Z – Você gostava de fazer esses filmes?
AS – Na hora de filmar, fazia com o maior prazer, maior empenho, maior capricho, não relaxava. Achava que ia ser uma fase de transição, que voltaríamos a um cinema tradicional. Me enganei. Acabou o explícito, acabou o cinema, acabou tudo. Foi o fim mesmo, não deu mais para fazer cinema. Voltei ao jornalismo – que já fazia esporadicamente, mas aí voltei mesmo, para me sustentar. Felizmente tive sorte com as oportunidades. Acabou o cinema em 1988, 1989, com o explícito.
Z – E nessas produções você tinha uma preferência por comédias, não?

TAREFA 1 — Reescreva o trecho, começando em "Z – Você gostava" e terminando em "com o explícito.", com "cinema" substituído por "teatro".
A listagem não tem relação alguma com o trecho.

DADOS ARMAZENADOS —
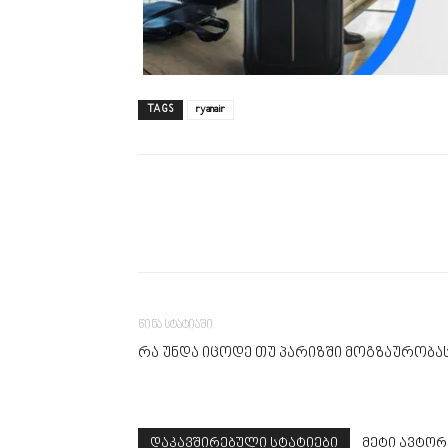
TAGS
ryanair
წინა სტატიაში
რა უნდა იცოდე თუ პარიზში მოგზაურობას
დაკავშირებული სტატიები
მეტი ავტორ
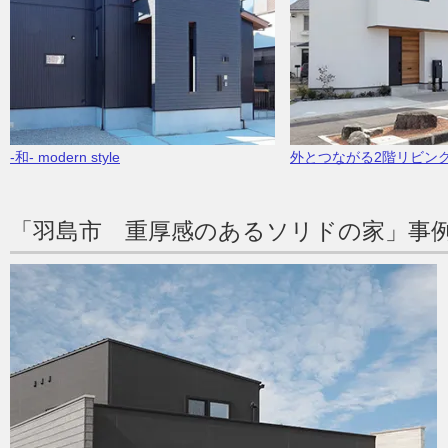
-和- modern style
外とつながる2階リビン
「羽島市 重厚感のあるソリドの家」事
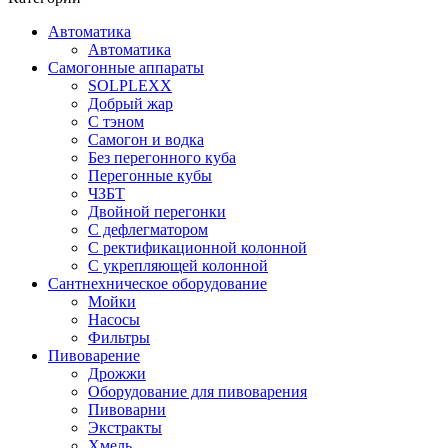
Автоматика
Автоматика
Самогонные аппараты
SOLPLEXX
Добрый жар
С тэном
Самогон и водка
Без перегонного куба
Перегонные кубы
ЧЗБТ
Двойной перегонки
С дефлегматором
С ректификационной колонной
С укрепляющей колонной
Сантнехническое оборудование
Мойки
Насосы
Фильтры
Пивоварение
Дрожжи
Оборудование для пивоварения
Пивоварни
Экстракты
Хмель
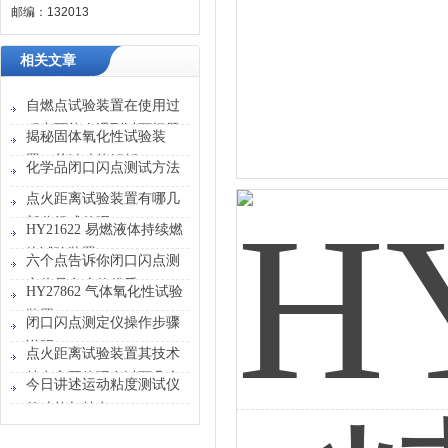
邮编：132013
相关文章
自燃点试验装置在使用过
程中可能会遇到以下问题
揭秘固体氧化性试验装
置：关键功能解析
化学品闭口闪点测试方法
点火距离试验装置有哪几
部分组成的呢？
HY21622 易燃液体持续燃
烧试验装置
六个点告诉你闭口闪点测
定仪是多么的优秀
HY27862 气体氧化性试验
装置
闭口闪点测定仪操作步骤
说明
点火距离试验装置其技术
特点主要体现在以下几个
今日讲述运动粘度测试仪
方面
的功能与特点！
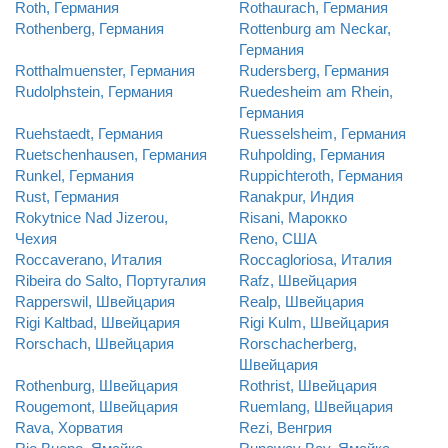
Roth, Германия
Rothaurach, Германия
Rothenberg, Германия
Rottenburg am Neckar,
Германия
Rotthalmuenster, Германия
Rudersberg, Германия
Rudolphstein, Германия
Ruedesheim am Rhein,
Германия
Ruehstaedt, Германия
Ruesselsheim, Германия
Ruetschenhausen, Германия
Ruhpolding, Германия
Runkel, Германия
Ruppichteroth, Германия
Rust, Германия
Ranakpur, Индия
Rokytnice Nad Jizerou,
Risani, Марокко
Чехия
Reno, США
Roccaverano, Италия
Roccagloriosa, Италия
Ribeira do Salto, Португалия
Rafz, Швейцария
Rapperswil, Швейцария
Realp, Швейцария
Rigi Kaltbad, Швейцария
Rigi Kulm, Швейцария
Rorschach, Швейцария
Rorschacherberg,
Швейцария
Rothenburg, Швейцария
Rothrist, Швейцария
Rougemont, Швейцария
Ruemlang, Швейцария
Rava, Хорватия
Rezi, Венгрия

TAREFA 2 — Por favor, copie todas as linhas da listagem sem alterar nada e deixe as imagens de fora da resposta.

RESPOSTA 1 —
Z – Você gostava de fazer esses filmes?
AS – Na hora de filmar, fazia com o maior prazer, maior empenho, maior capricho, não relaxava. Achava que ia ser uma fase de transição, que voltaríamos a um teatro tradicional. Me enganei. Acabou o explícito, acabou o teatro, acabou tudo. Foi o fim mesmo, não deu mais para fazer teatro. Voltei ao jornalismo – que já fazia esporadicamente, mas aí voltei mesmo, para me sustentar. Felizmente tive sorte com as oportunidades. Acabou o teatro em 1988, 1989, com o explícito.

RESPOSTA 2 —
TAGS
ryanair
წინა სტატიაში
რა უნდა იცოდე თუ პარიზში მოგზაურობას
დაკავშირებული სტატიები
მეტი ავტორ
-和- modern style
外とつながる2階リビン
「羽島市 重厚感のあるソリドの家」事
Автоматика
Автоматика
Самогонные аппараты
SOLPLEXX
Добрый жар
С тэном
Самогон и водка
Без перегонного куба
Перегонные кубы
ЧЗБТ
Двойной перегонки
С дефлегматором
С ректификационной колонной
С укрепляющей колонной
Сантнехническое оборудование
Мойки
Насосы
Фильтры
Пивоварение
Дрожжи
Оборудование для пивоварения
Пивоварни
Экстракты
Хмель
邮编：132013
相关文章
自燃点试验装置在使用过
程中可能会遇到以下问题
揭秘固体氧化性试验装
置：关键功能解析
化学品闭口闪点测试方法
点火距离试验装置有哪几
部分组成的呢？
HY21622 易燃液体持续燃
烧试验装置
六个点告诉你闭口闪点测
定仪是多么的优秀
HY27862 气体氧化性试验
装置
闭口闪点测定仪操作步骤
说明
点火距离试验装置其技术
特点主要体现在以下几个
今日讲述运动粘度测试仪
方面
的功能与特点！
Roth, Германия
Rothaurach, Германия
Rothenberg, Германия
Rottenburg am Neckar,
Германия
Rotthalmuenster, Германия
Rudersberg, Германия
Rudolphstein, Германия
Ruedesheim am Rhein,
Германия
Ruehstaedt, Германия
Ruesselsheim, Германия
Ruetschenhausen, Германия
Ruhpolding, Германия
Runkel, Германия
Ruppichteroth, Германия
Rust, Германия
Ranakpur, Индия
Rokytnice Nad Jizerou,
Risani, Марокко
Чехия
Reno, США
Roccaverano, Италия
Roccagloriosa, Италия
Ribeira do Salto, Португалия
Rafz, Швейцария
Rapperswil, Швейцария
Realp, Швейцария
Rigi Kaltbad, Швейцария
Rigi Kulm, Швейцария
Rorschach, Швейцария
Rorschacherberg,
Швейцария
Rothenburg, Швейцария
Rothrist, Швейцария
Rougemont, Швейцария
Ruemlang, Швейцария
Rava, Хорватия
Rezi, Венгрия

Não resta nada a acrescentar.